PROPOSTA DI RIFORMA DEL SISTEMA BANCARIO – Documento per l’assemblea nazionale dell’ARS-FSI (5 giugno 2016)
L’ANALISI
1. L’evoluzione del sistema bancario italiano
a. Dalle origini alla fine della prima globalizzazione
Nel rincorrere le origini del sistema bancario è agevole riscontrare come tale istituzione, pur avendo inequivocabile funzione di interesse pubblico, nacque per impulso di privati cittadini i quali, nel tardo Medioevo, arrivarono paradossalmente a finanziare i sovrani europei.
Tale carattere privatistico venne mantenuto per diversi secoli in tutto il mondo. In Italia fu la crisi della prima globalizzazione e del liberismo, culminata con gli scandali bancari degli anni venti del secolo scorso, a mettere in discussione la gestione del sistema bancario da parte del capitale privato.
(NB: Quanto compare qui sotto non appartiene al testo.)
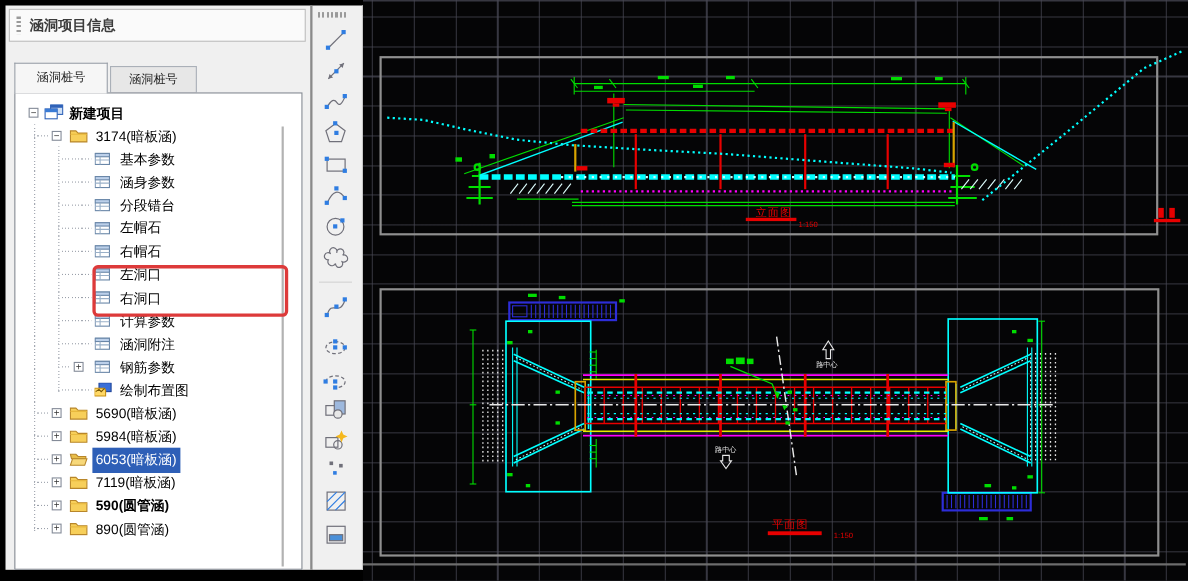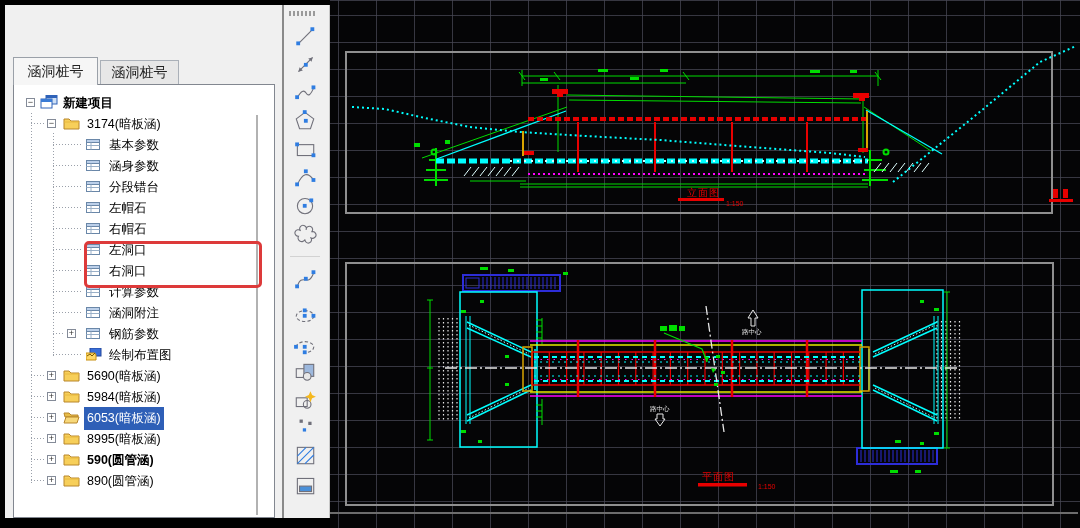--- a/index.html
+++ b/index.html
@@ -6,21 +6,21 @@
   #app{position:relative;width:1080px;height:528px;background:#000;overflow:hidden;
        font-family:"Liberation Sans","DejaVu Sans",sans-serif;}
   
   #panel{position:absolute;left:5px;top:5px;width:277px;height:513px;background:#f0f0f0;
          border-right:2px solid #8a8a8a;}
   #panel-titlebar{position:absolute;left:3px;top:3px;width:268px;height:28px;background:#fafafa;
          border:1px solid #bcbcbc;display:flex;align-items:center;}
   #panel-grip{width:4px;height:16px;margin-left:6px;
          background:repeating-linear-gradient(to bottom,#9a9a9a 0 2px,transparent 2px 4px);}
   #panel-title{margin-left:8px;font-size:13px;font-weight:600;color:#3c3c3c;}
-  .tab{position:absolute;box-sizing:border-box;text-align:center;font-size:14px;color:#222;}
+  .tab{position:absolute;box-sizing:border-box;text-align:center;font-size:11px;color:#222;}
   .tab.active{left:8px;top:52px;width:85px;height:28px;line-height:26px;background:#f6f6f6;
          border:1px solid #9aa0a8;border-bottom:none;z-index:3;}
   .tab.inactive{left:95px;top:55px;width:79px;height:25px;line-height:23px;background:#e7e7e7;
          border:1px solid #aab0b8;}
   #treebox{position:absolute;left:8px;top:79px;width:262px;height:434px;background:#fff;
          border:1px solid #828790;box-sizing:border-box;z-index:1;}
   .tree-row{position:absolute;left:0;width:250px;height:21px;line-height:21px;font-size:12.5px;color:#000;}
   .tree-row .lbl{padding:1px 3px;white-space:nowrap;}
   .tree-row .lbl.sel{background:#2e5fb7;color:#fff;}
   .tree-row .lbl.b{font-weight:bold;}
@@ -50,20 +50,24 @@
      background-position:8px 15px;}
   #canvas svg{position:absolute;left:0;top:0;}
   text{font-family:"Liberation Sans","DejaVu Sans",sans-serif;}
 </style>
 </head>
 <body>
 
 <div id="app">
 
   <div id="panel">
+    <div id="panel-titlebar">
+      <div id="panel-grip"></div>
+      <span id="panel-title">涵洞项目信息</span>
+    </div>
     <div id="tabs">
         <div class="tab active"><span>涵洞桩号</span></div>
         <div class="tab inactive"><span>涵洞桩号</span></div>
       </div>
     <div id="treebox">
       <div class="spine" style="left:17px;top:28px;height:370px;"></div>
       <div class="spine" style="left:39px;top:48px;height:224px;"></div>
       <div id="tree-rows">
           <div class="tree-row" style="top: 7px;">
             <div class="exp" style="left: 12px;">−</div>
@@ -115,21 +119,21 @@
             <span class="lbl" style="position: absolute; left: 92px;">分段错台</span>
           </div>
           <div class="tree-row" style="top: 112px;">
             <div class="stub" style="left: 39px; width: 30px;"></div>
             <span class="ticon" style="left: 72px;"><svg width="15" height="13">
                 <rect x="0.5" y="1.5" width="13" height="10" fill="#fff" stroke="#6a87a8"></rect>
                 <rect x="0.5" y="1.5" width="13" height="3" fill="#bcd0ea" stroke="#6a87a8"></rect>
                 <line x1="0.5" y1="7.5" x2="13.5" y2="7.5" stroke="#9ab0c8"></line>
                 <line x1="5" y1="4.5" x2="5" y2="11.5" stroke="#9ab0c8"></line>
               </svg></span>
-            <span class="lbl" style="position: absolute; left: 92px;">左帽石</span>
+            <span class="lbl" style="position: absolute; left: 92px; font-family: Liberation Mono, monospace;">左帽石</span>
           </div>
           <div class="tree-row" style="top: 133px;">
             <div class="stub" style="left: 39px; width: 30px;"></div>
             <span class="ticon" style="left: 72px;"><svg width="15" height="13">
                 <rect x="0.5" y="1.5" width="13" height="10" fill="#fff" stroke="#6a87a8"></rect>
                 <rect x="0.5" y="1.5" width="13" height="3" fill="#bcd0ea" stroke="#6a87a8"></rect>
                 <line x1="0.5" y1="7.5" x2="13.5" y2="7.5" stroke="#9ab0c8"></line>
                 <line x1="5" y1="4.5" x2="5" y2="11.5" stroke="#9ab0c8"></line>
               </svg></span>
             <span class="lbl" style="position: absolute; left: 92px;">右帽石</span>
@@ -221,21 +225,21 @@
               </svg></span>
             <span class="lbl sel" style="position: absolute; left: 70px;">6053(暗板涵)</span>
           </div>
           <div class="tree-row" style="top: 343px;">
             <div class="stub" style="left: 17px; width: 14px;"></div>
             <div class="exp" style="left: 33px;">+</div>
             <span class="ticon" style="left: 49px;"><svg width="17" height="14">
                 <path d="M1,3 h5 l2,2 h8 v8 h-15 z" fill="#f7cf5a" stroke="#b8862a"></path>
                 <path d="M1,6 h15" stroke="#e8b93e"></path>
               </svg></span>
-            <span class="lbl" style="position: absolute; left: 70px;">8995(暗板涵)</span>
+            <span class="lbl" style="position: absolute; left: 70px;">7119(暗板涵)</span>
           </div>
           <div class="tree-row" style="top: 364px;">
             <div class="stub" style="left: 17px; width: 14px;"></div>
             <div class="exp" style="left: 33px;">+</div>
             <span class="ticon" style="left: 49px;"><svg width="17" height="14">
                 <path d="M1,3 h5 l2,2 h8 v8 h-15 z" fill="#f7cf5a" stroke="#b8862a"></path>
                 <path d="M1,6 h15" stroke="#e8b93e"></path>
               </svg></span>
             <span class="lbl" style="position: absolute; left: 70px; font-weight: bold;">590(圆管涵)</span>
           </div>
b. La Legge Bancaria del 1936
Il fascismo si trovò a dover fronteggiare i colpi di coda del morente sistema globalista e liberista, che stava andando in pezzi ovunque e di cui la crisi del 1929 segnò storicamente la fine. Così come fecero quasi tutte le nazioni in quel periodo, il regime fascista cercò di governare la finanza operando dapprima sulla leva valutaria (deflazione dell’economia, fissazione della nuova parità aurea della lira, ripristino della convertibilità in oro o in divise estere convertibili, “gold exchange standard” e obbligo di riserva aurea non inferiore al 40% del circolante), successivamente effettuando una serie di interventi che spostarono il baricentro della finanza dal privato al pubblico.
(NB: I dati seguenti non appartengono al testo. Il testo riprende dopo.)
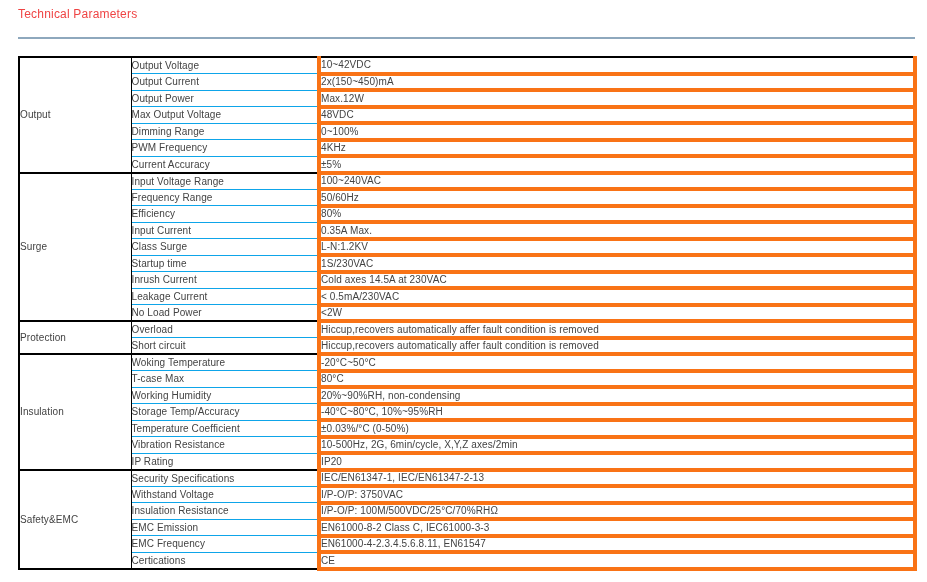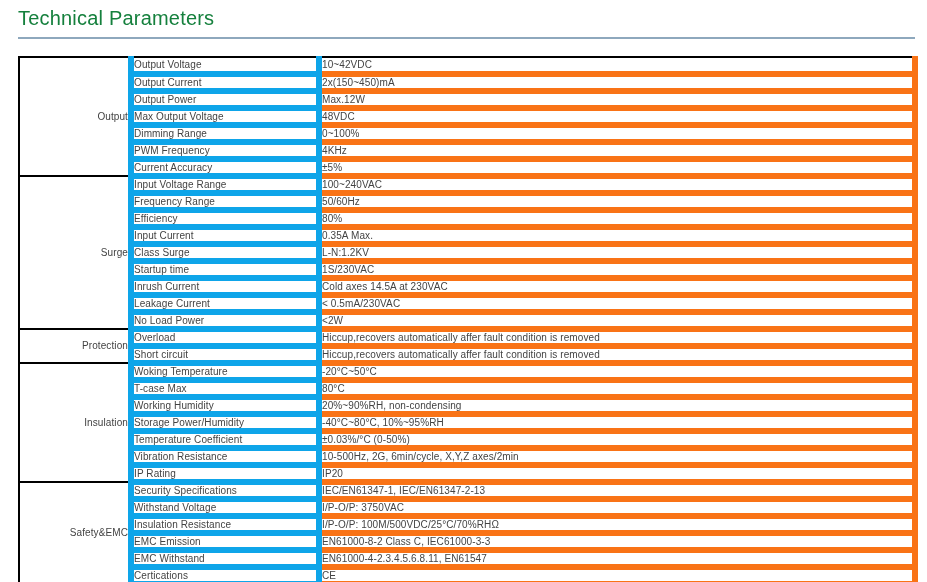--- a/index.html
+++ b/index.html
@@ -7,24 +7,24 @@
     margin: 0; padding: 0;
     width: 927px; height: 582px;
     background: #ffffff;
     font-family: "Liberation Sans", sans-serif;
     position: relative;
     overflow: hidden;
   }
   .page-title {
     position: absolute;
     left: 18px; top: 7px;
-    font-size: 20px;
+    font-size: 12px;
     font-weight: 400;
     letter-spacing: 0.2px;
-    color: #15803d;
+    color: #ef4444;
     white-space: nowrap;
   }
   .title-rule {
     position: absolute;
     left: 18px; top: 37px;
     width: 897px; height: 2px;
     background: #8ea8bd;
   }
   table.spec-table {
     position: absolute;
@@ -41,29 +41,29 @@
     letter-spacing: 0.1px;
     padding: 0;
     vertical-align: middle;
     white-space: nowrap;
     overflow: hidden;
   }
   td.section-cell {
     border-top: 2px solid #000000;
     border-bottom: 2px solid #000000;
     border-right: 1px solid #000000;
-    text-align: right;
+    text-align: left;
     font-size: 11px;
   }
   td.param-cell {
-    border: 6px solid #0ea5e9;
+    border: 1px solid #0ea5e9;
     padding-left: 35px;
   }
   td.value-cell {
-    border: 6px solid #f97316;
+    border: 4px solid #f97316;
     padding-left: 66px;
   }
   td.first-row { border-top: 2px solid #000000; }
 </style>
 </head>
 <body>
 
 <div class="page-title">Technical Parameters</div>
 <div class="title-rule"></div>
 
@@ -156,21 +156,21 @@
       </tr>
       <tr>
         <td class="param-cell">T-case Max</td>
         <td class="value-cell">80°C</td>
       </tr>
       <tr>
         <td class="param-cell">Working Humidity</td>
         <td class="value-cell">20%~90%RH, non-condensing</td>
       </tr>
       <tr>
-        <td class="param-cell">Storage Power/Humidity</td>
+        <td class="param-cell">Storage Temp/Accuracy</td>
         <td class="value-cell">-40°C~80°C, 10%~95%RH</td>
       </tr>
       <tr>
         <td class="param-cell">Temperature Coefficient</td>
         <td class="value-cell">±0.03%/°C (0-50%)</td>
       </tr>
       <tr>
         <td class="param-cell">Vibration Resistance</td>
         <td class="value-cell">10-500Hz, 2G, 6min/cycle, X,Y,Z axes/2min</td>
       </tr>
@@ -189,21 +189,21 @@
       </tr>
       <tr>
         <td class="param-cell">Insulation Resistance</td>
         <td class="value-cell">I/P-O/P: 100M/500VDC/25°C/70%RHΩ</td>
       </tr>
       <tr>
         <td class="param-cell">EMC Emission</td>
         <td class="value-cell">EN61000-8-2 Class C, IEC61000-3-3</td>
       </tr>
       <tr>
-        <td class="param-cell">EMC Withstand</td>
+        <td class="param-cell">EMC Frequency</td>
         <td class="value-cell">EN61000-4-2.3.4.5.6.8.11, EN61547</td>
       </tr>
       <tr>
         <td class="param-cell">Certications</td>
         <td class="value-cell">CE</td>
       </tr>
     </tbody>
 </table>
 
 </body></html>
La Banca d’Italia venne ad assumere funzioni di vera e propria banca centrale e di organo di controllo del sistema creditizio. Nel pieno della Grande Depressione, la svalutazione della sterlina (settembre 1931) e di gran parte delle altre monete, equivalse, di fatto, a un’ulteriore rivalutazione della lira. La deflazione colpì pesantemente la politica economica italiana con importanti conseguenze sull’economia e la finanza.
A quel punto lo Stato si vide costretto a salvare dal tracollo le maggiori banche miste, gonfie di partecipazioni azionarie sempre più svalutate, che la insana commistione tra industria e settore creditizio aveva creato.
Vennero creati l’Istituto Mobiliare Italiano (IMI), con il compito di assicurare i finanziamenti di medio-lungo periodo e poi l’Istituto per la Ricostruzione Industriale (IRI), che acquisì le partecipazioni azionarie delle banche in difficoltà e i pacchetti di controllo delle banche stesse.
A metà degli anni Trenta venne decretata la cessazione della convertibilità della lira in oro e fu sospeso l’obbligo di riserva aurea (che non verrà più ripristinato).
Nel 1936 vide la luce la legge di riforma bancaria. La Banca d’Italia venne definita “istituto di diritto pubblico” e si vide affidare definitivamente, per legge, la funzione di emissione; gli azionisti privati vennero espropriati delle loro quote, che furono riservate a enti finanziari di rilevanza pubblica; alla Banca fu proibito lo sconto diretto agli operatori non bancari, in modo da sottolinearne così la funzione di “banca delle banche”. Si definì, inoltre, un nuovo assetto della vigilanza creditizia e finanziaria. Venne ridisegnato l’intero sistema creditizio nel segno della separazione fra banca e industria e della separazione fra credito a breve e a lungo termine. Si sancì che l’attività bancaria doveva essere ritenuta funzione di interesse pubblico; fu costituito il nucleo delle BIN (Banche di Interesse Nazionale): Banca Commerciale Italiana, Credito Italiano e Banco di Roma a capitale pubblico; si concentrò l’azione di vigilanza nell’Ispettorato per la difesa del risparmio e l’esercizio del credito (organo statale di nuova creazione), presieduto dal Governatore e operante anche con mezzi e personale della Banca d’Italia, ma diretto da un Comitato di ministri presieduto dal capo del Governo.
«Alla fine del 1936 la svalutazione della lira, lungamente attesa, favorì la ripresa economica e il riequilibrio dei conti con l’estero. Contemporaneamente, per effetto di un semplice decreto ministeriale, fu rimosso ogni limite alla possibilità dello Stato di finanziarsi per mezzo di debiti verso la Banca centrale: l’autonomia di quest’ultima toccò il punto più basso» (Centro studi Banca D’Italia).